Tip 8: Use an Online Calculator
An easier modality of using this legendary tool consists in using an online Chinese Gender Calculator, approach that is very quick, but prone to errors, which can be caused by the creator of that calculator. I will soon publish, on this blog, such a calculator, which I will strive to make it perfect.
Tip 9: Use Gregorian-Translated Charts
An easier way of using this famous tool for gender prediction or predetermination implies the use of a chart that is Gregorian-translated, namely, that contains also:
- the Gregorian periods corresponding to the lunar months represented by the columns, and
- the Gregorian periods indicating the intervals of mother’s birth and corresponding to the lunar ages represented by the rows of this ancient table.

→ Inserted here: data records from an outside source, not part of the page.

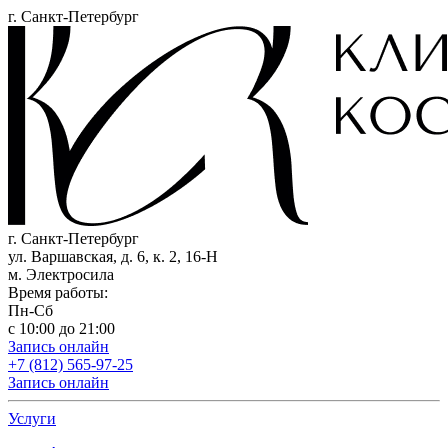
г. Санкт-Петербург
г. Санкт-Петербург
ул. Варшавская, д. 6, к. 2,
16-Н
м. Электросила
Время работы:
Пн-Сб
с 10:00 до 21:00
Запись онлайн
+7 (812) 565-97-25
Запись онлайн
Услуги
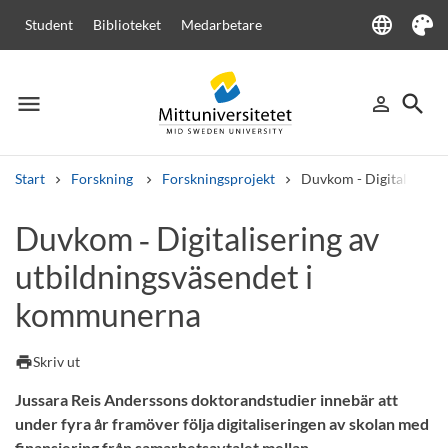
language
Student
Biblioteket
Medarbetare
Language
Tema
menu
search
person_outline
Meny
Logga in
Sök
Start
Forskning
Forskningsprojekt
Duvkom - Digitaliserin
Sök
Duvkom ‑ Digitalisering av
Andra söktjänster
utbildningsväsendet i
Kurser och program
Kursplaner
Välkomstbrev
Personal
Lediga jobb
kommunerna
print
Skriv ut
Jussara Reis Anderssons doktorandstudier innebär att
under fyra år framöver följa digitaliseringen av skolan med
finansiering från samarbetsavtalet mellan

Almost all the tables that I displayed on this blog are Gregorian translated. Be aware that these translations vary from one Gregorian year to another. Discover more details about this in my post that will thoroughly explain this translation.
Tip 10: Use a Mobile App
Did you know that there are also mobile applications that provide this famous chart? You can quickly find out the most probable sex of your baby or the most appropriate periods for making love (for increasing your chances of having the desired child: either a girl or a boy) by simply looking at your mobile phone or tablet. In a future article I will talk about the mobile apps displaying the Chinese Gender Calendar, which can be found on the Internet.